Spectrum sale is a major revenue earner for governments, and an optimal selection of reserve prices will help in increasing such revenue. As adeptly put forth by TRAI itself, “unlike many other natural resources, it (spectrum) can be repeatedly reused and hence does not deplete. However, it has been considered as a limited – even scarce – natural resource because, given present technology, there is only a finite portion available for being put to valuable use at any point of time and thus, its valuation gains importance.” In this regard, regulators must be mindful that a spectrum’s greatest value comes from its usage instead of its sale, which is only a source of immediate or short-term revenue. Research, in fact, has proven that the expected gain from setting a small reserve price exceeds the expected loss. Moreover, just as with any other commercial entity, an increased financial burden on telecom service providers will steer their endeavour towards cost-cutting. The resultant decrease in quality, heightened prices, and lack of innovation will ultimately harm the end-users.

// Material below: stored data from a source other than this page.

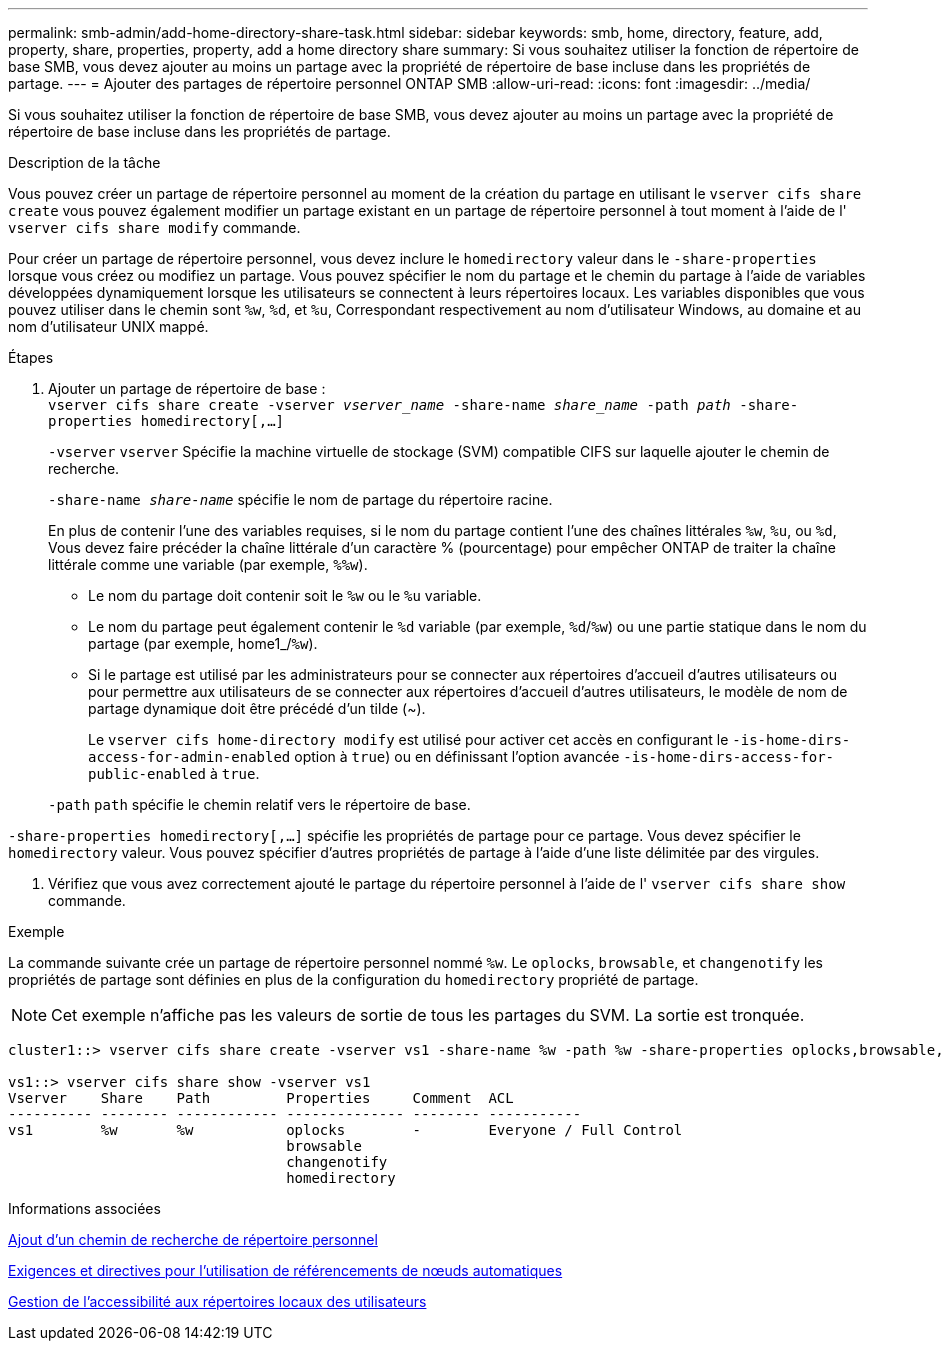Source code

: ---
permalink: smb-admin/add-home-directory-share-task.html 
sidebar: sidebar 
keywords: smb, home, directory, feature, add, property, share, properties, property, add a home directory share 
summary: Si vous souhaitez utiliser la fonction de répertoire de base SMB, vous devez ajouter au moins un partage avec la propriété de répertoire de base incluse dans les propriétés de partage. 
---
= Ajouter des partages de répertoire personnel ONTAP SMB
:allow-uri-read: 
:icons: font
:imagesdir: ../media/


[role="lead"]
Si vous souhaitez utiliser la fonction de répertoire de base SMB, vous devez ajouter au moins un partage avec la propriété de répertoire de base incluse dans les propriétés de partage.

.Description de la tâche
Vous pouvez créer un partage de répertoire personnel au moment de la création du partage en utilisant le `vserver cifs share create` vous pouvez également modifier un partage existant en un partage de répertoire personnel à tout moment à l'aide de l' `vserver cifs share modify` commande.

Pour créer un partage de répertoire personnel, vous devez inclure le `homedirectory` valeur dans le `-share-properties` lorsque vous créez ou modifiez un partage. Vous pouvez spécifier le nom du partage et le chemin du partage à l'aide de variables développées dynamiquement lorsque les utilisateurs se connectent à leurs répertoires locaux. Les variables disponibles que vous pouvez utiliser dans le chemin sont `%w`, `%d`, et `%u`, Correspondant respectivement au nom d'utilisateur Windows, au domaine et au nom d'utilisateur UNIX mappé.

.Étapes
. Ajouter un partage de répertoire de base : +
`vserver cifs share create -vserver _vserver_name_ -share-name _share_name_ -path _path_ -share-properties homedirectory[,...]`
+
`-vserver` `vserver` Spécifie la machine virtuelle de stockage (SVM) compatible CIFS sur laquelle ajouter le chemin de recherche.

+
`-share-name _share-name_` spécifie le nom de partage du répertoire racine.

+
En plus de contenir l'une des variables requises, si le nom du partage contient l'une des chaînes littérales `%w`, `%u`, ou `%d`, Vous devez faire précéder la chaîne littérale d'un caractère % (pourcentage) pour empêcher ONTAP de traiter la chaîne littérale comme une variable (par exemple, `%%w`).

+
** Le nom du partage doit contenir soit le `%w` ou le `%u` variable.
** Le nom du partage peut également contenir le `%d` variable (par exemple, `%d`/`%w`) ou une partie statique dans le nom du partage (par exemple, home1_/`%w`).
** Si le partage est utilisé par les administrateurs pour se connecter aux répertoires d'accueil d'autres utilisateurs ou pour permettre aux utilisateurs de se connecter aux répertoires d'accueil d'autres utilisateurs, le modèle de nom de partage dynamique doit être précédé d'un tilde (~).
+
Le `vserver cifs home-directory modify` est utilisé pour activer cet accès en configurant le `-is-home-dirs-access-for-admin-enabled` option à `true`) ou en définissant l'option avancée `-is-home-dirs-access-for-public-enabled` à `true`.



+
`-path` `path` spécifie le chemin relatif vers le répertoire de base.



`-share-properties homedirectory[,...]` spécifie les propriétés de partage pour ce partage. Vous devez spécifier le `homedirectory` valeur. Vous pouvez spécifier d'autres propriétés de partage à l'aide d'une liste délimitée par des virgules.

. Vérifiez que vous avez correctement ajouté le partage du répertoire personnel à l'aide de l' `vserver cifs share show` commande.


.Exemple
La commande suivante crée un partage de répertoire personnel nommé `%w`. Le `oplocks`, `browsable`, et `changenotify` les propriétés de partage sont définies en plus de la configuration du `homedirectory` propriété de partage.

[NOTE]
====
Cet exemple n'affiche pas les valeurs de sortie de tous les partages du SVM. La sortie est tronquée.

====
[listing]
----
cluster1::> vserver cifs share create -vserver vs1 -share-name %w -path %w -share-properties oplocks,browsable,changenotify,homedirectory

vs1::> vserver cifs share show -vserver vs1
Vserver    Share    Path         Properties     Comment  ACL
---------- -------- ------------ -------------- -------- -----------
vs1        %w       %w           oplocks        -        Everyone / Full Control
                                 browsable
                                 changenotify
                                 homedirectory
----
.Informations associées
xref:add-home-directory-search-path-task.adoc[Ajout d'un chemin de recherche de répertoire personnel]

xref:requirements-automatic-node-referrals-concept.adoc[Exigences et directives pour l'utilisation de référencements de nœuds automatiques]

xref:manage-accessibility-users-home-directories-task.adoc[Gestion de l'accessibilité aux répertoires locaux des utilisateurs]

Since auctions are more transparent than administrative schemes that may fall victim to corruption, they have become the sought-after resource allocation mechanism. India, as a patron of spectrum auctions, must utilize this platform to breed competition. The entry of new players will foster sectoral development and intrinsically invite higher bidding amounts, thereby possibly even increasing government revenue. Thus, while the suggestion is not to settle at a ‘small’ reserve price, it must not be arbitrary and should be based on a fixed set of parameters laid down by TRAI in advance. This would decrease, if not eliminate, the information asymmetry between the telecom operators and regulatory authorities. Moreover, increased clarity in the spectrum auction process will inspire the confidence of service providers and stimulate a responsible and competitive affair. This would translate to tangible benefits for the consumers, including alternative services and easier switching infrastructure, while also aiding the country’s overall digital advancement. Though revisiting reserve prices may alone prove exiguous in revamping the design of spectrum auctions, it is a definite step forward in facilitating a win-win situation – and therefore warrants serious consideration.